I lean somewhat to the latter. The fact that he actually won clinches it.
Yeah, “doing the job” is an unwarranted assumption. I am assuming most pols have getting reelected as priority number 1 above anything they actually plan to do.
Trump has been endlessly and tirelessly at the job of promoting himself as a media creation, business variety, since the 1980s. I would assume he is by far the most famous person ever to have been on the ballot for one of the major parties as a presidential candidate.
His continued work and campaigning seems to be mostly related to this self promoted image above all else. I don’t think Trump is actually very knowledgeable as to how to get and consolidate power or even money. He’s had decades of chances to build an actual empire, and he’s still hoofing it from rally to rally. Because that’s really what he knows. I don’t expect him to ever retire, just die or become incapacitated.

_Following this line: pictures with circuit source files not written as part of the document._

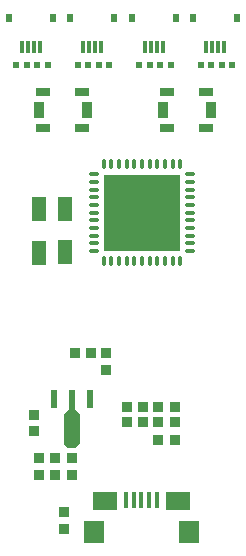
<source format=gtp>
%FSLAX25Y25*%
%MOIN*%
G70*
G01*
G75*
G04 Layer_Color=8421504*
%ADD10R,0.03600X0.03600*%
%ADD11R,0.03600X0.03600*%
%ADD12R,0.07087X0.07480*%
%ADD13R,0.01575X0.05315*%
%ADD14R,0.08268X0.06299*%
%ADD15R,0.25787X0.25787*%
%ADD16O,0.01378X0.03937*%
%ADD17O,0.03937X0.01378*%
%ADD18R,0.02200X0.02200*%
%ADD19R,0.01181X0.03937*%
%ADD20R,0.01969X0.03150*%
%ADD21R,0.04724X0.07874*%
%ADD22R,0.04528X0.02953*%
%ADD23R,0.03740X0.05512*%
%ADD24R,0.02362X0.06299*%
%ADD25R,0.02362X0.07087*%
%ADD26C,0.00600*%
%ADD27C,0.01500*%
%ADD28C,0.01000*%
%ADD29C,0.00800*%
%ADD30C,0.01200*%
%ADD31C,0.03500*%
%ADD32C,0.01300*%
%ADD33C,0.02500*%
%ADD34C,0.02300*%
%ADD35C,0.02000*%
%ADD36C,0.05906*%
%ADD37R,0.05906X0.05906*%
%ADD38C,0.02500*%
%ADD39R,0.02200X0.02200*%
%ADD40R,0.03937X0.01260*%
%ADD41R,0.01260X0.03937*%
%ADD42R,0.09449X0.09449*%
%ADD43R,0.01963X0.04400*%
%ADD44R,0.03700X0.01600*%
%ADD45C,0.00984*%
%ADD46C,0.00787*%
G36*
X35559Y45079D02*
Y35236D01*
X34181Y33858D01*
X31819D01*
X30441Y35236D01*
Y45079D01*
X31819Y46457D01*
X34181D01*
X35559Y45079D01*
D02*
G37*
D10*
X44500Y60000D02*
D03*
Y65500D02*
D03*
X33000Y30500D02*
D03*
Y25000D02*
D03*
X30500Y12500D02*
D03*
Y7000D02*
D03*
X20500Y45000D02*
D03*
Y39500D02*
D03*
D11*
X39500Y65500D02*
D03*
X34000D02*
D03*
X27500Y30500D02*
D03*
X22000D02*
D03*
X27500Y25000D02*
D03*
X22000D02*
D03*
X51335Y42500D02*
D03*
X56835D02*
D03*
X51335Y47500D02*
D03*
X56835D02*
D03*
X67335Y36665D02*
D03*
X61835D02*
D03*
Y42500D02*
D03*
X67335D02*
D03*
X61835Y47500D02*
D03*
X67335D02*
D03*
D12*
X71866Y6067D02*
D03*
X40370D02*
D03*
D13*
X51000Y16500D02*
D03*
X53559D02*
D03*
X56118D02*
D03*
X58677D02*
D03*
X61236D02*
D03*
D14*
X43913Y16106D02*
D03*
X68323D02*
D03*
D15*
X56339Y112341D02*
D03*
D16*
X69134Y96200D02*
D03*
X66575D02*
D03*
X64016D02*
D03*
X61457D02*
D03*
X58898D02*
D03*
X56339D02*
D03*
X53780D02*
D03*
X51221D02*
D03*
X48662D02*
D03*
X46103D02*
D03*
X43543D02*
D03*
Y128483D02*
D03*
X46103D02*
D03*
X48662D02*
D03*
X51221D02*
D03*
X53780D02*
D03*
X56339D02*
D03*
X58898D02*
D03*
X61457D02*
D03*
X64016D02*
D03*
X66575D02*
D03*
X69134D02*
D03*
D17*
X40197Y99546D02*
D03*
Y102105D02*
D03*
Y104664D02*
D03*
Y107223D02*
D03*
Y109782D02*
D03*
Y112341D02*
D03*
Y114900D02*
D03*
Y117459D02*
D03*
Y120018D02*
D03*
Y122578D02*
D03*
Y125137D02*
D03*
X72481D02*
D03*
Y122578D02*
D03*
Y120018D02*
D03*
Y117459D02*
D03*
Y114900D02*
D03*
Y112341D02*
D03*
Y109782D02*
D03*
Y107223D02*
D03*
Y104664D02*
D03*
Y102105D02*
D03*
Y99546D02*
D03*
D18*
X86500Y161500D02*
D03*
X83000D02*
D03*
X79500D02*
D03*
X76000D02*
D03*
X66000D02*
D03*
X62500D02*
D03*
X59000D02*
D03*
X55500D02*
D03*
X45500D02*
D03*
X42000D02*
D03*
X38500D02*
D03*
X35000D02*
D03*
X25000D02*
D03*
X21500D02*
D03*
X18000D02*
D03*
X14500D02*
D03*
D19*
X83700Y167500D02*
D03*
X81731D02*
D03*
X79763D02*
D03*
X77794D02*
D03*
X63200D02*
D03*
X61231D02*
D03*
X59263D02*
D03*
X57294D02*
D03*
X42700D02*
D03*
X40731D02*
D03*
X38763D02*
D03*
X36794D02*
D03*
X22200D02*
D03*
X20232D02*
D03*
X18263D02*
D03*
X16295D02*
D03*
D20*
X88031Y177342D02*
D03*
X73464D02*
D03*
X67531D02*
D03*
X52964D02*
D03*
X47031D02*
D03*
X32464D02*
D03*
X26531D02*
D03*
X11964D02*
D03*
D21*
X22008Y113625D02*
D03*
X30670D02*
D03*
X30670Y99156D02*
D03*
X22008Y99058D02*
D03*
D22*
X77810Y152624D02*
D03*
X64810D02*
D03*
X77810Y140624D02*
D03*
X64810D02*
D03*
X23500Y140500D02*
D03*
X36500D02*
D03*
X23500Y152500D02*
D03*
X36500D02*
D03*
D23*
X79310Y146624D02*
D03*
X63310D02*
D03*
X22000Y146500D02*
D03*
X38000D02*
D03*
D24*
X27095Y50394D02*
D03*
X38906D02*
D03*
D25*
X33000Y50000D02*
D03*
M02*

</source>
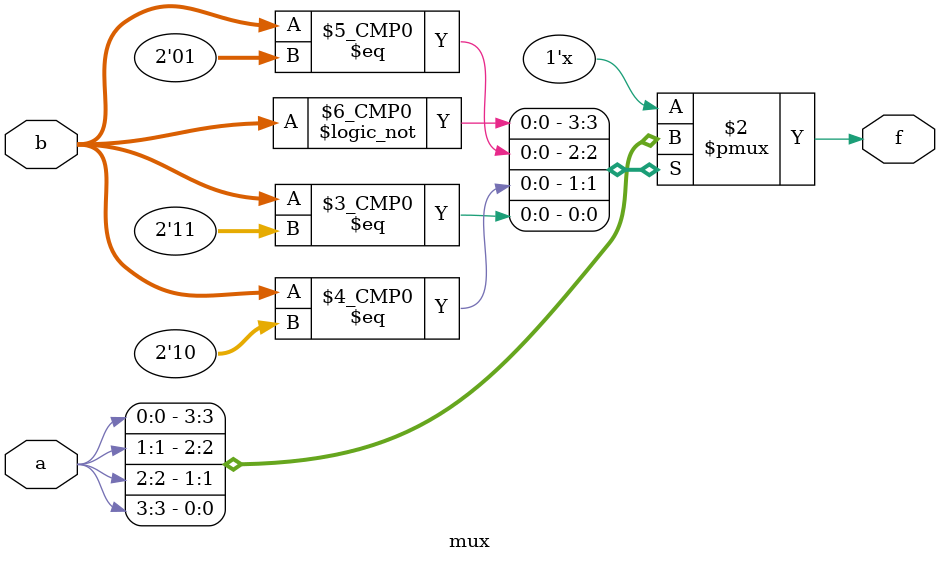
<source format=sv>
module mux (
    input logic [3:0] a,
    input logic [1:0] b,
    output logic f 
);
    always_comb begin
        case (b)
            2'b00 : f = a[0]; 
            2'b01 : f = a[1];
            2'b10 : f = a[2];
            2'b11 : f = a[3];
            default: f = 1'b0;
        endcase 
    end
endmodule
</source>
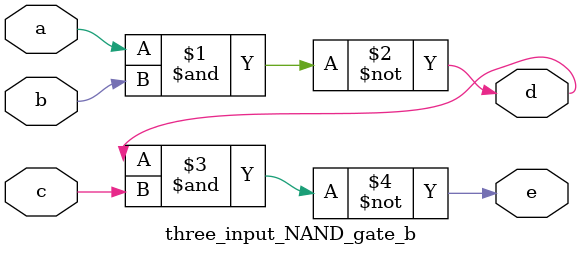
<source format=v>
`timescale 1ns / 1ps

module three_input_NAND_gate_b(
    input a, b, c,
    output d, e
    );
    
    assign d = ~(a & b);
    assign e = ~(d & c);
    
endmodule
</source>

As an actual candidate, he picked a good year to run. His lack of shame is probably one of his talents that catches people off guard, it works well because people come in with certain expectations that Trump will never meet. Trump will always underdeliver, it’s his one core business strategy, defaulting on a promise. It’s a strategy that works well in politics because politicians that do exactly what they promise aren’t particularly successful. Politics has a bias towards lying anyway.
It’s hard to evaluate Trump’s abilities as a candidate outside of his immense fame. Once he became the Republican candidate, really it was a lot of inertia that carried him forward, people weren’t going to abandon him no matter what he did as long as he gave some sort of image of “strength.” As an incumbent candidate, he was well below average, losing his bid for reelection in circumstances that would mostly favor a generic, average incumbent.
Motivation matters. A politician runs for office, and performs the duties of that office, because they care about policies and the implementation thereof. They care about how their constituency is governed, and think they have something to offer that will improve that governance.
I’ve never gotten any sense of that from Trump. I can’t remember him ever articulating and advocating a policy that is important to him. He finds what’s important to his followers and uses that to his advantage. I’m reminded of that scene in The Usual Suspects where Keyser Soze murders his family rather than give in to those who are threatening them. Politicians care about things; to Trump, caring about anything is a weakness.